THE sun is going down over the diocese of Lindchester. Nothing much has happened here today — this red-letter day stamped on our brains, when everything was going to change. We’d hoped that at least we’d know what we were in for by now. Do we have to go on endlessly trying? Can’t we just get it over with, even if it’s a disaster?
Hate spews out in London, and across our screens and timelines. We are living on a volcano. If it blows, what will become of us? This terrible waiting. We can’t even ignore the whole thing. Oh, what can possibly lie on the far side of catastrophe?

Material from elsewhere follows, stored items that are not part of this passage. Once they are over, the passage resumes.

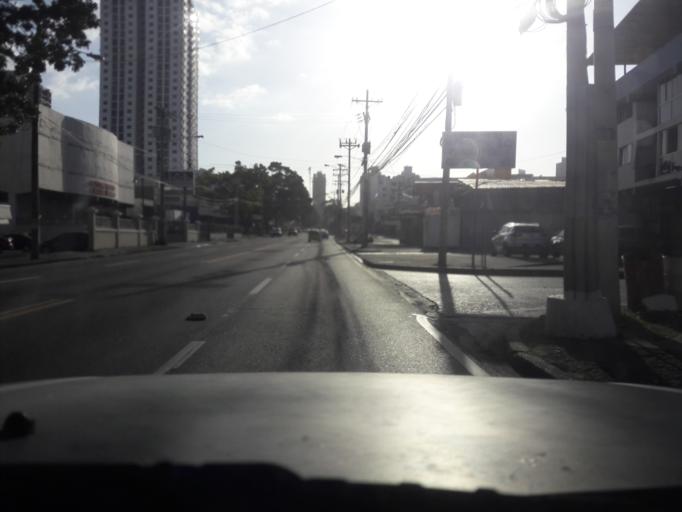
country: PA
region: Panama
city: Panama
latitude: 9.0126
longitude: -79.5020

Blackbirds are singing. Magnolia candles gleam as darkness falls. Streetlights flicker on along every street. No, nothing much has happened to my characters. They have walked their dogs, worked, shopped, cut hair, told fibs, repented, prayed, wept. What lies in store for them? I can’t tell. Sweet Linden, run softly as I end my song. Even now, your water brims with light, while all around, darkness falls.
Yes, we’ll gather at the river. What lies on the far side? Come, we know the answer. Hate will not have the final word. We are Easter people. Turn, turn your little wheel of prayer. Hate will wear itself out. The heavens and earth will wear themselves out.
An owl calls as we make our farewells and head for home. The Linden runs, as all rivers run, towards something bigger than itself. Perhaps we are living on a volcano. But, if we look up, we will see that all around us pulse the murmurations of love.
Catherine Fox is an author, and a lecturer at Manchester Metropolitan University.